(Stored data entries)

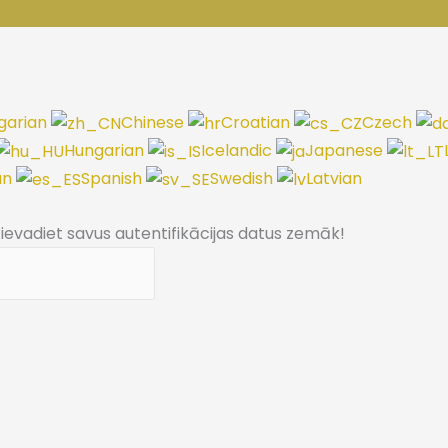
garian
Chinese
Croatian
Czech
Hungarian
Icelandic
Japanese
an
Spanish
Swedish
Latvian
, ievadiet savus autentifikācijas datus zemāk!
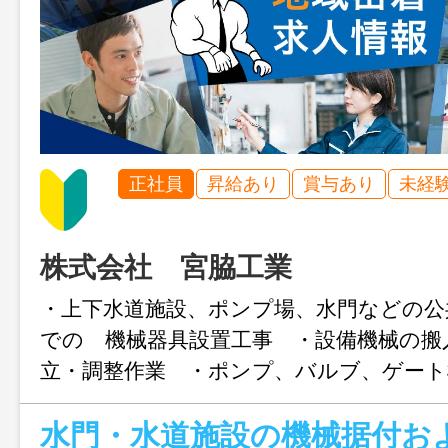
正社員
昇給あり
賞与あり
未経
株式会社 宮脇工業
・上下水道施設、ポンプ場、水門などの公
での 機械器具設置工事 ・設備機械の搬
立・調整作業 ・ポンプ、バルブ、ゲート
および整備 ・機設設備の配管工事やメン
業 ・その他関連業務全般 現場は主に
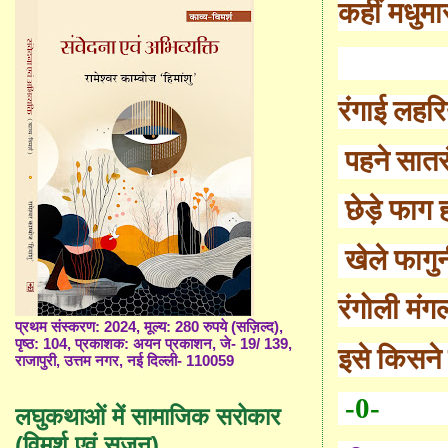
कहीं मधुम
रंगाई लहरि
पहने सात
छेड़े फाग 
खेले फागु
रंगोली मंग
प्रथम संस्करण: 2024, मूल्य: 280 रुपये (सज़िल्द),
पृष्ठ: 104, प्रकाशक: अयन प्रकाशन, जे- 19/ 139,
इसे किसने
राजापुरी, उत्तम नगर, नई दिल्ली- 110059
-0-
लघुकथाओं में सामाजिक सरोकार
(विमर्श एवं सृजन)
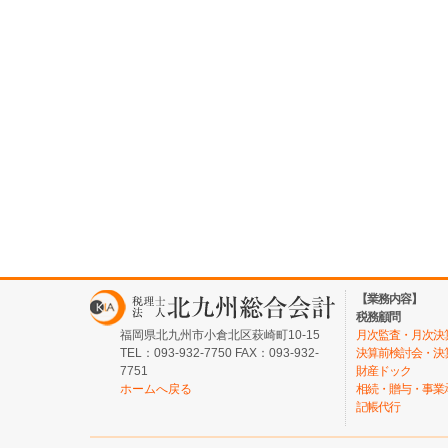
【業務内容】
税務顧問
福岡県北九州市小倉北区萩崎町10-15
月次監査・月次決
TEL：093-932-7750 FAX：093-932-
決算前検討会・決
7751
財産ドック
ホームへ戻る
相続・贈与・事業
記帳代行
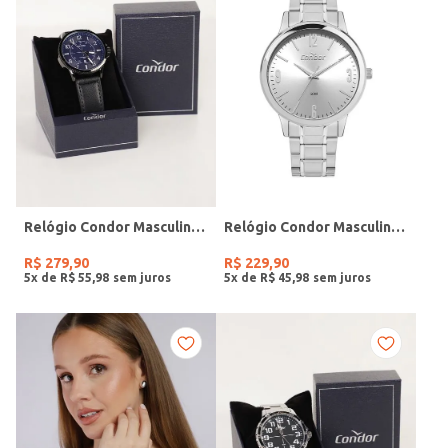
Relógio Condor Masculino PRETO
Relógio Condor Masculino PRATA
R$
279
,
90
R$
229
,
90
5
x de
R$
55
,
98
5
x de
R$
45
,
98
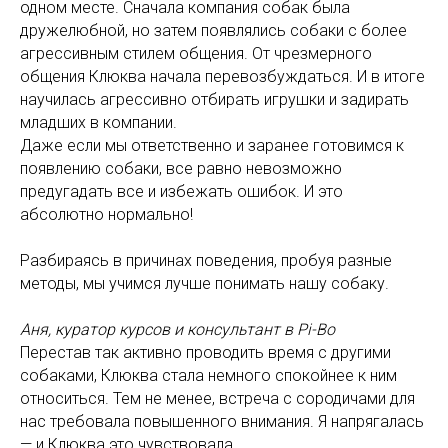
одном месте. Сначала компания собак была
дружелюбной, но затем появлялись собаки с более
агрессивным стилем общения. От чрезмерного
общения Клюква начала перевозбуждаться. И в итоге
научилась агрессивно отбирать игрушки и задирать
младших в компании.
Даже если мы ответственно и заранее готовимся к
появлению собаки, все равно невозможно
предугадать все и избежать ошибок. И это
абсолютно нормально!
Разбираясь в причинах поведения, пробуя разные
методы, мы учимся лучше понимать нашу собаку.
Аня, куратор курсов и консультант в Pi-Bo
Перестав так активно проводить время с другими
собаками, Клюква стала немного спокойнее к ним
относиться. Тем не менее, встреча с сородичами для
нас требовала повышенного внимания. Я напрягалась
— и Клюква это чувствовала.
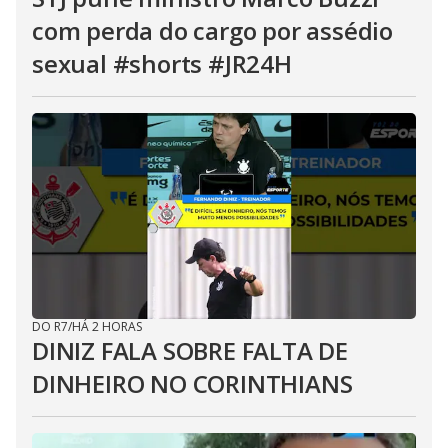
com perda do cargo por assédio
sexual #shorts #JR24H
DO R7
/
HÁ 2 HORAS
DINIZ FALA SOBRE FALTA DE
DINHEIRO NO CORINTHIANS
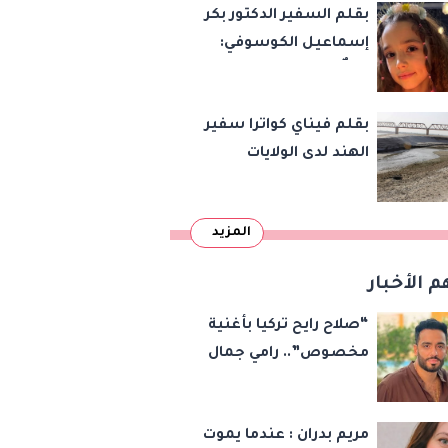
بقلم السفير الدكتور بكر
إسماعيل الكوسوفي:
زهرةٌ تكبر في بستان
العائلة
بقلم فيناي كواترا سفير
الهند لدى الولايات
المتحدة : معاهدة
دمرتها باكستان قبل
المزيد
وقت طويل من تعليق
الهند العمل بها
م الأخبار
“صلاح رايح تركيا بأغنية
مخصوص”.. رامي جمال
يفاجئ الجمهور بهدية
لمحمد صلاح
مريم بدران : عندما يموت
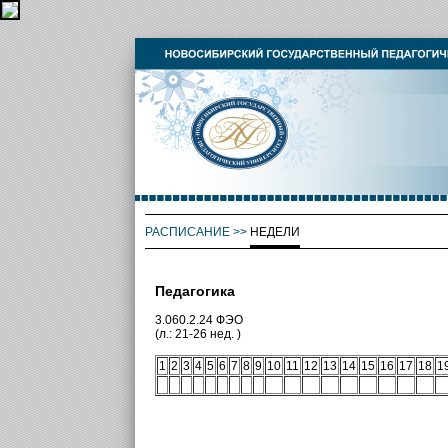
РАСПИСАНИЕ
>>
НЕДЕЛИ
Педагогика
3.060.2.24 ФЭО
(л.: 21-26 нед. )
1
2
3
4
5
6
7
8
9
10
11
12
13
14
15
16
17
18
1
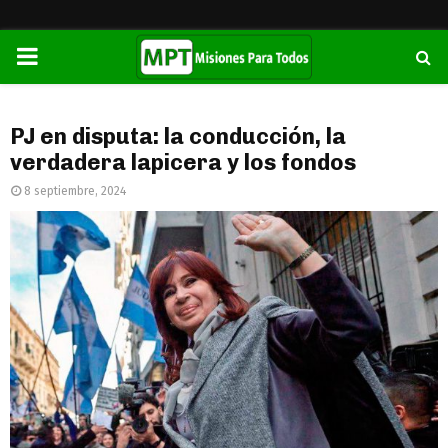
PRIMARY
MENU
PJ en disputa: la conducción, la
verdadera lapicera y los fondos
8 septiembre, 2024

| How to complete this task |
Your reply is the full set of entries reproduced exactly, with images omitted.

| Answer to this task |
garian
Chinese
Croatian
Czech
Hungarian
Icelandic
Japanese
an
Spanish
Swedish
Latvian
, ievadiet savus autentifikācijas datus zemāk!
正社員
昇給あり
賞与あり
未経
株式会社 宮脇工業
・上下水道施設、ポンプ場、水門などの公
での 機械器具設置工事 ・設備機械の搬
立・調整作業 ・ポンプ、バルブ、ゲート
および整備 ・機設設備の配管工事やメン
業 ・その他関連業務全般 現場は主に
कहीं मधुम
रंगाई लहरि
पहने सात
छेड़े फाग 
खेले फागु
रंगोली मंग
प्रथम संस्करण: 2024, मूल्य: 280 रुपये (सज़िल्द),
पृष्ठ: 104, प्रकाशक: अयन प्रकाशन, जे- 19/ 139,
इसे किसने
राजापुरी, उत्तम नगर, नई दिल्ली- 110059
-0-
लघुकथाओं में सामाजिक सरोकार
(विमर्श एवं सृजन)
【業務内容】
税務顧問
福岡県北九州市小倉北区萩崎町10-15
月次監査・月次決
TEL：093-932-7750 FAX：093-932-
決算前検討会・決
7751
財産ドック
ホームへ戻る
相続・贈与・事業
記帳代行
Relógio Condor Masculino PRETO
Relógio Condor Masculino PRATA
R$
279
,
90
R$
229
,
90
5
x de
R$
55
,
98
5
x de
R$
45
,
98
одном месте. Сначала компания собак была
дружелюбной, но затем появлялись собаки с более
агрессивным стилем общения. От чрезмерного
общения Клюква начала перевозбуждаться. И в итоге
научилась агрессивно отбирать игрушки и задирать
младших в компании.
Даже если мы ответственно и заранее готовимся к
появлению собаки, все равно невозможно
предугадать все и избежать ошибок. И это
абсолютно нормально!
Разбираясь в причинах поведения, пробуя разные
методы, мы учимся лучше понимать нашу собаку.
Аня, куратор курсов и консультант в Pi-Bo
Перестав так активно проводить время с другими
собаками, Клюква стала немного спокойнее к ним
относиться. Тем не менее, встреча с сородичами для
нас требовала повышенного внимания. Я напрягалась
— и Клюква это чувствовала.
com perda do cargo por assédio
sexual #shorts #JR24H
DO R7
/
HÁ 2 HORAS
DINIZ FALA SOBRE FALTA DE
DINHEIRO NO CORINTHIANS
بقلم السفير الدكتور بكر
إسماعيل الكوسوفي:
زهرةٌ تكبر في بستان
العائلة
بقلم فيناي كواترا سفير
الهند لدى الولايات
المتحدة : معاهدة
دمرتها باكستان قبل
المزيد
وقت طويل من تعليق
الهند العمل بها
م الأخبار
“صلاح رايح تركيا بأغنية
مخصوص”.. رامي جمال
يفاجئ الجمهور بهدية
لمحمد صلاح
مريم بدران : عندما يموت
РАСПИСАНИЕ
>>
НЕДЕЛИ
Педагогика
3.060.2.24 ФЭО
(л.: 21-26 нед. )
1
2
3
4
5
6
7
8
9
10
11
12
13
14
15
16
17
18
1
PRIMARY
MENU
PJ en disputa: la conducción, la
verdadera lapicera y los fondos
8 septiembre, 2024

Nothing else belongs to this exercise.